Download or read book Countering the Culture written by Margaret-Anne Hutton and published by University of Exeter Press. This book was released on 1998 with total page 292 pages. Available in PDF, EPUB and Kindle. Book excerpt: This is the first full-length study in any language of the writings of a remarkable figure in French literary and cultural history, author of nine prose fiction works between 1958 and 1988. Despite establishment recognition and a popular mass-market following, Christiane Rochefort has hitherto received surprisingly little critical attention. Her fiction forms an easily approachable learning tool for all students of post-war French politics and culture; the bestseller, Les Petits Enfants du siècle, is a set text in schools and universities in the UK and USA. This novel of growing up in the working class high-rises of Paris, written in the language of the streets, provides a vivid, child-centred view of a young's girl's social, political and sexual awakening. The Novels of Christiane Rochefort looks at each novel in turn and applies close attention to the narrative sophistication and political subversion of the books. Certain contemporary themes run through her work: the status of children, language as instrument of oppression and subversion, homosexuality, incest, child abuse. Each chapter of this book provides in-depth cultural and socio-political background material, and delivers a study that will be of great interest and value to students across a wide range of literary and cultural disciplines.

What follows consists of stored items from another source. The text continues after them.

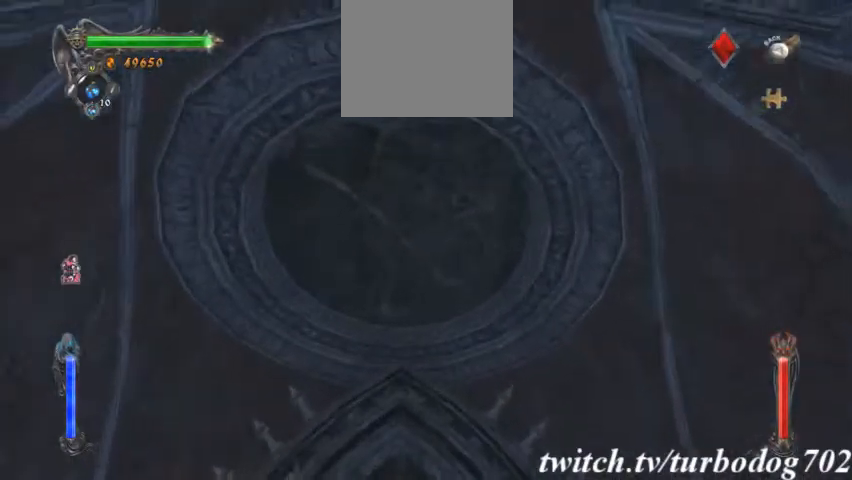
Gameplay with a controller (PlayStation layout); each line is a JSON object with the inputs held at the frame after it (dt_ms = milliseconds from this image to that frame). "events" lists button and stick changes between this image and that frame as [ms after this image, input, new state], when the widget could be followed in between. Not read: HOME L3 R3.
{"dt_ms": 500, "buttons": ["CROSS"], "events": [[133, "CROSS", "up"], [200, "CROSS", "down"], [367, "CROSS", "up"], [400, "CROSS", "down"]]}
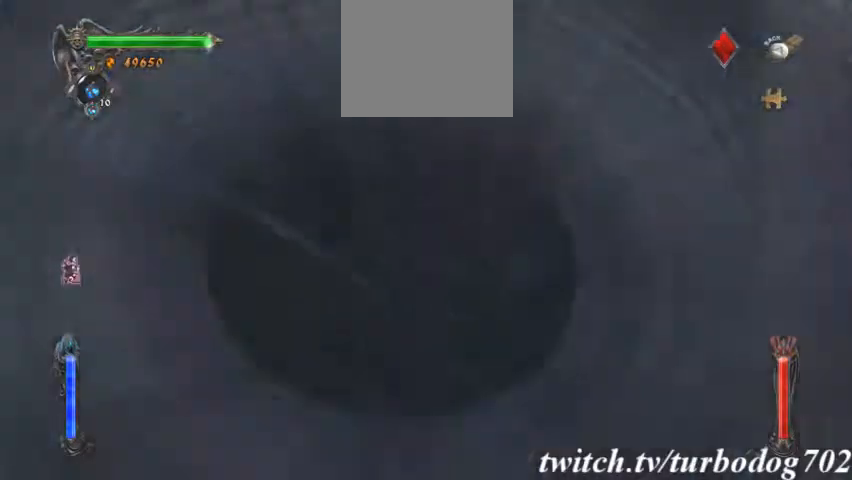
{"dt_ms": 500, "buttons": [], "events": [[33, "CROSS", "up"], [67, "CROSS", "down"], [233, "CROSS", "up"]]}
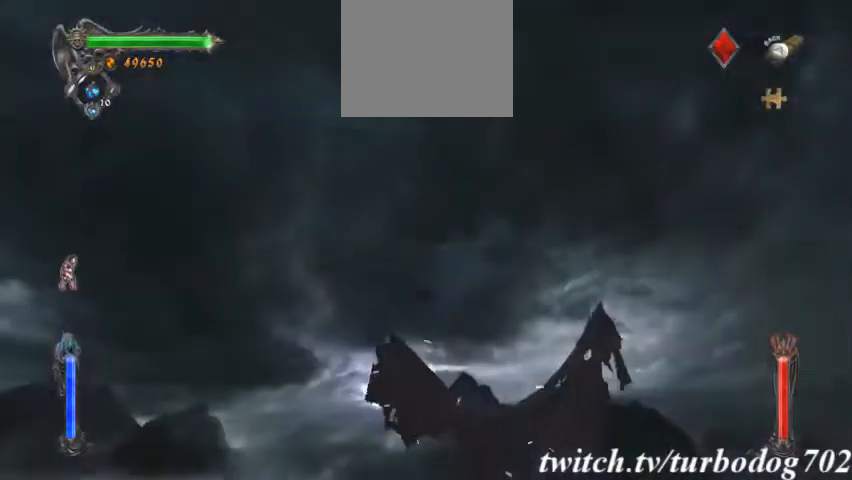
{"dt_ms": 500, "buttons": [], "events": []}
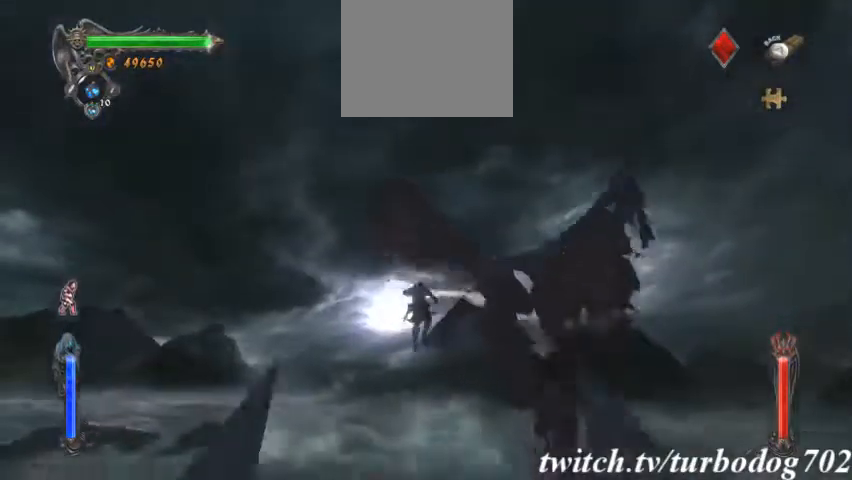
{"dt_ms": 500, "buttons": [], "events": []}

Download or read book Civilization in French and Francophone Literature written by and published by BRILL. This book was released on 2016-08-29 with total page 237 pages. Available in PDF, EPUB and Kindle. Book excerpt: Preliminary Material /Buford Norman and James Day -- France's First Revolution: Hamlet and the "Unresolved Man" of 1589 /George Hoffmann -- On Civility: The Model of Sparta in Montaigne's "Defence de Seneque et de Plutarque" /Sue W. Farquhar -- Of Cannibals, Credo, and Custom: Jean de Léry's Calvinist View of Civilization in Histoire d'un voyage faict en la terre du Bresil (1578) /Scott D. Juall -- Bien m'en avés rendu le conte: Redeeming economies in Yvain /Marcella Munson -- La Civilisation du goût: Savoir et saveur à la table de Louis XIV: (ou, Gastéréa et l'histoire de la cuisine française au dix-septième siècle) /Béa Aaronson -- Un idéal de la culture française entre humanisme et classicisme: "civiliser la doctrine" /Emmanuel Bury -- De la société de salon à la société de cour: l'ambivalence du processus de civilisation /Sophie Rollin -- Les traces ineffaçables de la civilisation dans Paul et Virginie /Murielle Perrier -- Work, Machines, and Vapors in Late Eighteenth-Century France /Laura Balladur -- La représentation des populations noires dans l'œuvre de Paul Morand: enjeux idéologiques et politiques /Nicolas Di Méo -- Roman et société dans la France contemporaine /Denise Brahimi -- L'image de la France dans le dialogue de Gaulle-Sirius: Suprématie politique et leadership humaniste /Liliane Ayad Toss -- Civilité: une certaine modalité du vivre-ensemble /Hélène Merlin-Kajman.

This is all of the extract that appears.